Shane L Rea, Deqing Wu, James R Cypser, James W Vaupel & Thomas E Johnson
When both genotype and environment are held constant, 'chance' variation in the lifespan of individuals in a population is still quite large. Using isogenic populations of the nematode Caenorhabditis elegans, we show that, on the first day of adult life, chance variation in the level of induction of a green fluorescent protein (GFP) reporter coupled to a promoter from the gene hsp-16.2 predicts as much as a fourfold variation in subsequent survival. The same reporter is also a predictor of ability to withstand a subsequent lethal thermal stress. The level of induction of GFP is not heritable, and GFP expression levels in other reporter constructs are not associated with differences in longevity. HSP-16.2 itself is probably not responsible for the observed differences in survival but instead probably reflects a hidden, heterogeneous, but now quantifiable, physiological state that dictates the ability of an organism to deal with the rigors of living.

Genetics. 2005 Aug;170(4):1633-52. Epub 2005 Jun 8.
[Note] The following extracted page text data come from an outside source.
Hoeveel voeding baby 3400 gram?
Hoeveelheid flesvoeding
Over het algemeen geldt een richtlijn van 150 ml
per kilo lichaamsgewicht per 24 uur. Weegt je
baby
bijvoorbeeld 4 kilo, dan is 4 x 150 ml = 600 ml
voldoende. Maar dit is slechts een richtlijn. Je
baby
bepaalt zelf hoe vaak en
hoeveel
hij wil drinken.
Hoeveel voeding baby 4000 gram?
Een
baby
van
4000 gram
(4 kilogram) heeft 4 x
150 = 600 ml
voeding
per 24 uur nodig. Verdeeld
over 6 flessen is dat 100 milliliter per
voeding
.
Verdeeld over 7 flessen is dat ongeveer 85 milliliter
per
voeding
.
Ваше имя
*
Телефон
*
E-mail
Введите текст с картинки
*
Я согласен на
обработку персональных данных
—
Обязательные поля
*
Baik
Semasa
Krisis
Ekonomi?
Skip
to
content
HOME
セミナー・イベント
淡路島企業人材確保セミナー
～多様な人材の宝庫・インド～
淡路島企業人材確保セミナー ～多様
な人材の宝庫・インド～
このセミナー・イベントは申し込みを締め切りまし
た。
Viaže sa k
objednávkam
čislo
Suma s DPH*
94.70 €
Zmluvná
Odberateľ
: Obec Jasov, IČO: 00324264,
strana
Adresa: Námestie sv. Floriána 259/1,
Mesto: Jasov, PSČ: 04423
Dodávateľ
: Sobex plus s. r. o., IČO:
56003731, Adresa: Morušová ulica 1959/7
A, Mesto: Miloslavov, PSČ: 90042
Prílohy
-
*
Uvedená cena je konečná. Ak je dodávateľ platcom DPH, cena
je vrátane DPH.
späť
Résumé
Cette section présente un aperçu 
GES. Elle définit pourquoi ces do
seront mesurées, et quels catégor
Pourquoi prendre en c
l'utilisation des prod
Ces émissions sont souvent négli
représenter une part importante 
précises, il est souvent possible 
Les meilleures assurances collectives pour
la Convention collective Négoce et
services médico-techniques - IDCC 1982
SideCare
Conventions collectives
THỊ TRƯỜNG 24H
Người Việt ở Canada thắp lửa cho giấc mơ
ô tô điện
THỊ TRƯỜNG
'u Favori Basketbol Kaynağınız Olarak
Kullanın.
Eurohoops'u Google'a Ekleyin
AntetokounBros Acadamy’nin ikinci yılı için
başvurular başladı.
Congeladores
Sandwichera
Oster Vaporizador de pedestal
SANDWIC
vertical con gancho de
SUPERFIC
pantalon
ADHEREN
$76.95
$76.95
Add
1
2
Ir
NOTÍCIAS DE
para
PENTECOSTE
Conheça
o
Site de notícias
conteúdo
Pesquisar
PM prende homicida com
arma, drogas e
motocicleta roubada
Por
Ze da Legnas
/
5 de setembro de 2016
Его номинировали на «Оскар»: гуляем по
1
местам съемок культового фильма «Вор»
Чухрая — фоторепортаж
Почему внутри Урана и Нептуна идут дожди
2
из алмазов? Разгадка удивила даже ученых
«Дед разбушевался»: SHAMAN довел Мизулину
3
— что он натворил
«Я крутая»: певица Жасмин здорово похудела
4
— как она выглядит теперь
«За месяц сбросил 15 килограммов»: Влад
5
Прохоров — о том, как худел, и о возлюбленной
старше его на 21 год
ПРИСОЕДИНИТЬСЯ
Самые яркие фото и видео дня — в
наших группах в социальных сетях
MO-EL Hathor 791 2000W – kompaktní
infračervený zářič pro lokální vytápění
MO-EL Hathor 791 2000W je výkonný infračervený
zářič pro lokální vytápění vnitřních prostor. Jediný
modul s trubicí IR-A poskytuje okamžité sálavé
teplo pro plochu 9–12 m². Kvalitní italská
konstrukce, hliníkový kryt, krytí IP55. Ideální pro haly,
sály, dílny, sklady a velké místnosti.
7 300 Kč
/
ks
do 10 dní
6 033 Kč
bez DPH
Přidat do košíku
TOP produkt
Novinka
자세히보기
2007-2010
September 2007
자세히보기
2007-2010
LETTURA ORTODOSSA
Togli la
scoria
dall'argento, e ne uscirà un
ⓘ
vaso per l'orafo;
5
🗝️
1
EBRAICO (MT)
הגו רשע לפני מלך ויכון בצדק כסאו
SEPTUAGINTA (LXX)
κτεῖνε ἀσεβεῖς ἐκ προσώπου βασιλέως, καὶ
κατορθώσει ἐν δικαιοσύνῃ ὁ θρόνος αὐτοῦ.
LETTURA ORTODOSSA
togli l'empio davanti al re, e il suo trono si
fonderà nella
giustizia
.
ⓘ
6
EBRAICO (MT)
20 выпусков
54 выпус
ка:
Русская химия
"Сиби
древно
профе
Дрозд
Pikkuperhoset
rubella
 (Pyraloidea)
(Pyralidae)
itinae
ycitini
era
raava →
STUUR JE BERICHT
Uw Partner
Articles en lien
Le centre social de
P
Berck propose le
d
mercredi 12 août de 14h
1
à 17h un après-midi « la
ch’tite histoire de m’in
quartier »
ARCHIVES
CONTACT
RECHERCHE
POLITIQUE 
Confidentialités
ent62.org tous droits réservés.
Imprinting capacity of gamete lineages in Caenorhabditis elegans.
Sha K, Fire A.
We have observed a gamete-of-origin imprinting effect in C. elegans using a set of GFP reporter transgenes. From a single progenitor line carrying an extrachromosomal unc-54::gfp transgene array, we generated three independent autosomal integrations of the unc-54::gfp transgene. The progenitor line, two of its three integrated derivatives, and a nonrelated unc-119:gfp transgene exhibit an imprinting effect: single-generation transmission of these transgenes through the male germline results in approximately ~1.5- to 2.0-fold greater expression than transmission through the female germline. There is a detectable resetting of the imprint after passage through the opposite germline for a single generation, indicating that the imprinted status of the transgenes is reversible. In cases where the transgene is maintained in either the oocyte lineage or sperm lineage for multiple, consecutive generations, a full reset requires passage through the opposite germline for several generations. Taken together, our results indicate that C. elegans has the ability to imprint chromosomes and that differences in the cell and/or molecular biology of oogenesis and spermatogenesis are manifest in an imprint that can persist in both somatic and germline gene expression for multiple generations.